Headlong often uses movement to immerse the audience in characters’ experiences; in People Places and Things, choreographed sequences are a physical manifestation of the protagonist's hallucinations as symptoms of withdrawal from drugs and alcohol. To explore this, choose a scene from a play or an excerpt from a short story where there is a central character's perspective from which to tell the story. For example, the moment Hansel and Gretel are left in the woods by their father for the first time. Begin by asking students to create the setting with their bodies. In this instance, they could become the forest. Ask them to consider how Hansel and Gretel might feel. Next, get students to create a short sequence, using their physicalised setting as a starting point, where Hansel and Gretel walk along the path, lost. Once they have a short piece, get them to repeat it, using the feelings they have identified to help inform the movement, perhaps instruct them to try moving in contrasting ways, for example ‘calm’ and then ‘frightened’. Once they have tried a few options, try running it to a range of music. Finally, ask students to reflect on how the meaning altered dependent on the emotion and music driving the scene.

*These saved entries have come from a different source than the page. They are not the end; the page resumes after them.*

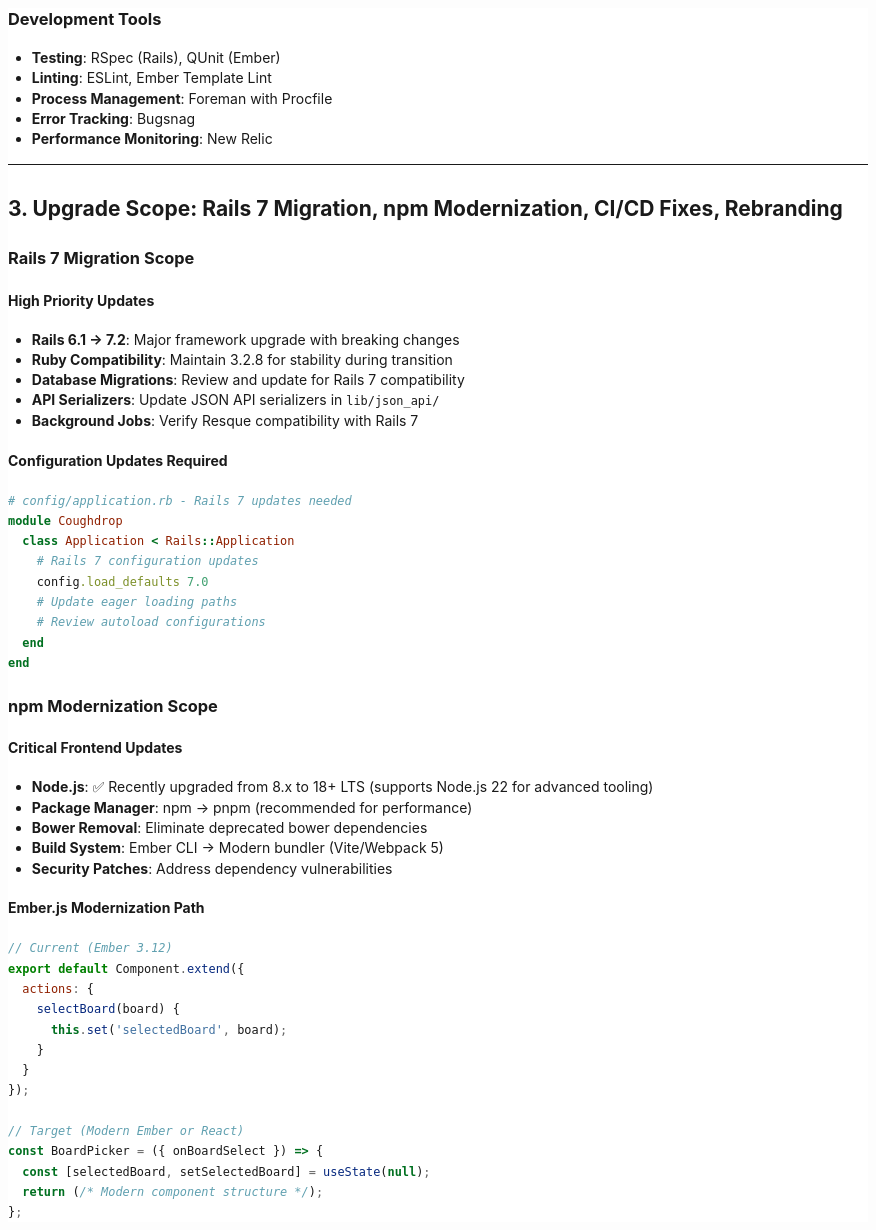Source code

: ### Development Tools
- **Testing**: RSpec (Rails), QUnit (Ember)
- **Linting**: ESLint, Ember Template Lint
- **Process Management**: Foreman with Procfile
- **Error Tracking**: Bugsnag
- **Performance Monitoring**: New Relic

---

## 3. Upgrade Scope: Rails 7 Migration, npm Modernization, CI/CD Fixes, Rebranding

### Rails 7 Migration Scope

#### High Priority Updates
- **Rails 6.1 → 7.2**: Major framework upgrade with breaking changes
- **Ruby Compatibility**: Maintain 3.2.8 for stability during transition
- **Database Migrations**: Review and update for Rails 7 compatibility
- **API Serializers**: Update JSON API serializers in `lib/json_api/`
- **Background Jobs**: Verify Resque compatibility with Rails 7

#### Configuration Updates Required
```ruby
# config/application.rb - Rails 7 updates needed
module Coughdrop
  class Application < Rails::Application
    # Rails 7 configuration updates
    config.load_defaults 7.0
    # Update eager loading paths
    # Review autoload configurations
  end
end
```

### npm Modernization Scope

#### Critical Frontend Updates
- **Node.js**: ✅ Recently upgraded from 8.x to 18+ LTS (supports Node.js 22 for advanced tooling)
- **Package Manager**: npm → pnpm (recommended for performance)
- **Bower Removal**: Eliminate deprecated bower dependencies
- **Build System**: Ember CLI → Modern bundler (Vite/Webpack 5)
- **Security Patches**: Address dependency vulnerabilities

#### Ember.js Modernization Path
```javascript
// Current (Ember 3.12)
export default Component.extend({
  actions: {
    selectBoard(board) {
      this.set('selectedBoard', board);
    }
  }
});

// Target (Modern Ember or React)
const BoardPicker = ({ onBoardSelect }) => {
  const [selectedBoard, setSelectedBoard] = useState(null);
  return (/* Modern component structure */);
};
```
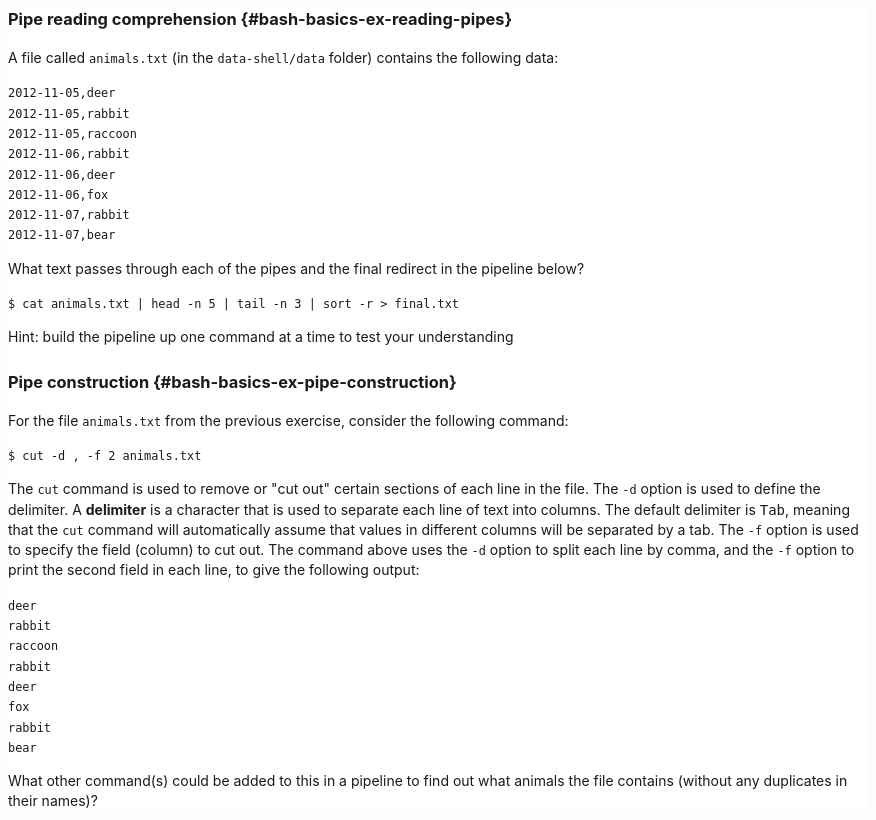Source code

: ### Pipe reading comprehension {#bash-basics-ex-reading-pipes}

A file called `animals.txt` (in the `data-shell/data` folder) contains the following data:

```text
2012-11-05,deer
2012-11-05,rabbit
2012-11-05,raccoon
2012-11-06,rabbit
2012-11-06,deer
2012-11-06,fox
2012-11-07,rabbit
2012-11-07,bear
```

What text passes through each of the pipes and the final redirect in the pipeline below?

```shell
$ cat animals.txt | head -n 5 | tail -n 3 | sort -r > final.txt
```

Hint: build the pipeline up one command at a time to test your understanding

### Pipe construction {#bash-basics-ex-pipe-construction}

For the file `animals.txt` from the previous exercise, consider the following command:

```shell
$ cut -d , -f 2 animals.txt
```

The `cut` command is used to remove or "cut out" certain sections of each line in the file.
The `-d` option is used to define the delimiter.
A **delimiter** is a character that is used to separate each line of text into columns.
The default delimiter is <kbd>Tab</kbd>,
meaning that the `cut` command will automatically assume that
values in different columns will be separated by a tab.
The `-f` option is used to specify the field (column) to cut out.
The command above uses the `-d` option to split each line by comma,
and the `-f` option to print the second field in each line, to give the following output:

```text
deer
rabbit
raccoon
rabbit
deer
fox
rabbit
bear
```

What other command(s) could be added to this in a pipeline to find
out what animals the file contains (without any duplicates in their
names)?
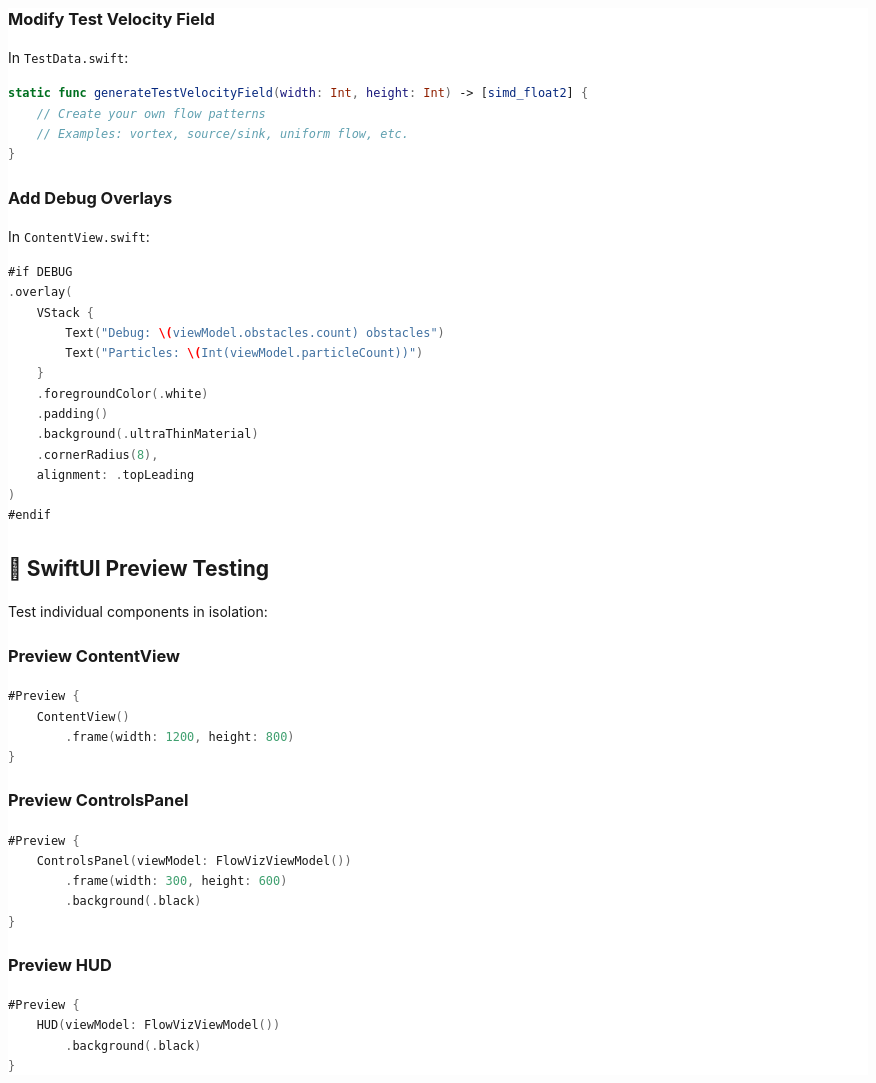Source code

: ### Modify Test Velocity Field

In `TestData.swift`:
```swift
static func generateTestVelocityField(width: Int, height: Int) -> [simd_float2] {
    // Create your own flow patterns
    // Examples: vortex, source/sink, uniform flow, etc.
}
```

### Add Debug Overlays

In `ContentView.swift`:
```swift
#if DEBUG
.overlay(
    VStack {
        Text("Debug: \(viewModel.obstacles.count) obstacles")
        Text("Particles: \(Int(viewModel.particleCount))")
    }
    .foregroundColor(.white)
    .padding()
    .background(.ultraThinMaterial)
    .cornerRadius(8),
    alignment: .topLeading
)
#endif
```

## 📱 SwiftUI Preview Testing

Test individual components in isolation:

### Preview ContentView
```swift
#Preview {
    ContentView()
        .frame(width: 1200, height: 800)
}
```

### Preview ControlsPanel
```swift
#Preview {
    ControlsPanel(viewModel: FlowVizViewModel())
        .frame(width: 300, height: 600)
        .background(.black)
}
```

### Preview HUD
```swift
#Preview {
    HUD(viewModel: FlowVizViewModel())
        .background(.black)
}
```
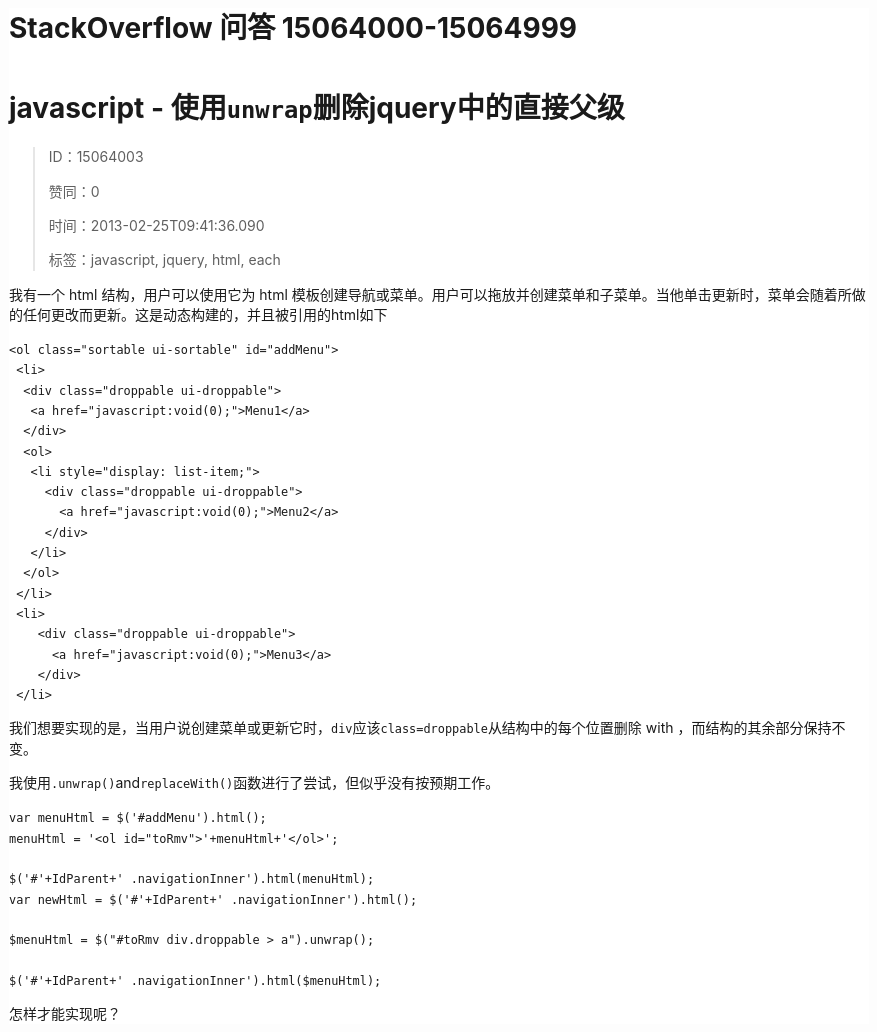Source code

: # StackOverflow 问答 15064000-15064999

# javascript - 使用`unwrap`删除jquery中的直接父级

> ID：15064003
> 
> 赞同：0
> 
> 时间：2013-02-25T09:41:36.090
> 
> 标签：javascript, jquery, html, each

我有一个 html 结构，用户可以使用它为 html 模板创建导航或菜单。用户可以拖放并创建菜单和子菜单。当他单击更新时，菜单会随着所做的任何更改而更新。这是动态构建的，并且被引用的html如下

```
<ol class="sortable ui-sortable" id="addMenu">
 <li>
  <div class="droppable ui-droppable">
   <a href="javascript:void(0);">Menu1</a>
  </div>
  <ol>
   <li style="display: list-item;">
     <div class="droppable ui-droppable">
       <a href="javascript:void(0);">Menu2</a>
     </div>
   </li>
  </ol>
 </li>
 <li>
    <div class="droppable ui-droppable">
      <a href="javascript:void(0);">Menu3</a>
    </div>
 </li> 
```

我们想要实现的是，当用户说创建菜单或更新它时，`div`应该`class=droppable`从结构中的每个位置删除 with ，而结构的其余部分保持不变。

我使用`.unwrap()`and`replaceWith()`函数进行了尝试，但似乎没有按预期工作。

```
var menuHtml = $('#addMenu').html();
menuHtml = '<ol id="toRmv">'+menuHtml+'</ol>';

$('#'+IdParent+' .navigationInner').html(menuHtml);
var newHtml = $('#'+IdParent+' .navigationInner').html();

$menuHtml = $("#toRmv div.droppable > a").unwrap();

$('#'+IdParent+' .navigationInner').html($menuHtml); 
```

怎样才能实现呢？
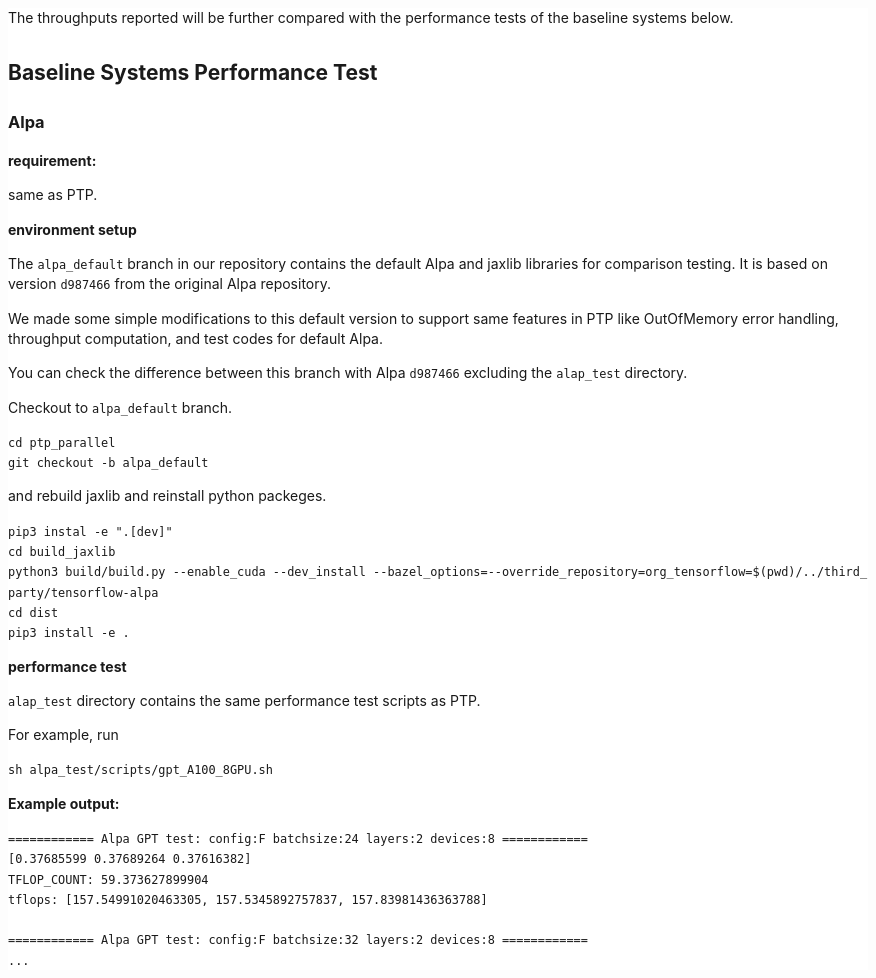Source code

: The throughputs reported will be further compared with the performance tests of the baseline systems below.

## Baseline Systems Performance Test

### Alpa 

**requirement:** 

same as PTP.

**environment setup**

The `alpa_default` branch in our repository contains the default Alpa and jaxlib libraries for comparison testing. It is based on version `d987466` from the original Alpa repository. 

We made some simple modifications to this default version to support same features in PTP like OutOfMemory error handling, throughput computation, and test codes for default Alpa. 

You can check the difference between this branch with Alpa `d987466` excluding the `alap_test` directory. 

Checkout to `alpa_default` branch.

```
cd ptp_parallel
git checkout -b alpa_default
```

and rebuild jaxlib and reinstall python packeges.
```
pip3 instal -e ".[dev]"
cd build_jaxlib
python3 build/build.py --enable_cuda --dev_install --bazel_options=--override_repository=org_tensorflow=$(pwd)/../third_party/tensorflow-alpa
cd dist
pip3 install -e .
```

**performance test**

`alap_test` directory contains the same performance test scripts as PTP. 

For example, run

```
sh alpa_test/scripts/gpt_A100_8GPU.sh
```
**Example output:**

```
============ Alpa GPT test: config:F batchsize:24 layers:2 devices:8 ============
[0.37685599 0.37689264 0.37616382]
TFLOP_COUNT: 59.373627899904
tflops: [157.54991020463305, 157.5345892757837, 157.83981436363788]

============ Alpa GPT test: config:F batchsize:32 layers:2 devices:8 ============
...
```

Classic text, contemporary context

As well as championing new writers, Headlong's mission to make theatre accessible for 21st-century audiences also includes reimagining classic texts. In Faustus: That Dammed Woman, a reworking of Marlowe's cautionary tale, Joanna Faustus ‘sells her soul to wrestle control of her own destiny’. For exam students who are preparing to write their own ‘classic text for a contemporary audience’, begin with a scene that could easily be transposed into contemporary society. For instance, in the opening few pages of Electra, the titular character is mourning the death of her father and is comforted by chorus (her friends) outside the palace. After reading through the extract, ask students to consider alternative locations that an audience might relate to. In the given example, this would be where female friends might gather to support each other (a bar, nightclub bathroom or afternoon tea all work as settings). Using the original text, get students to create scripted dialogue that removes the chorus speaking in unison, and gives individual characters lines. They could use existing dialogue or create their own and replicate it in a style, such as naturalism or absurdism to help with structure. Once students have a short script, encourage them to stage it and then reflect on what they have discovered, considering themes, perspectives or new voices that have emerged. Such ‘new voices, writing, ideas’ form a central part of Headlong's mission to ‘tell big stories’, making them an exciting and relevant option for teaching in classroom drama.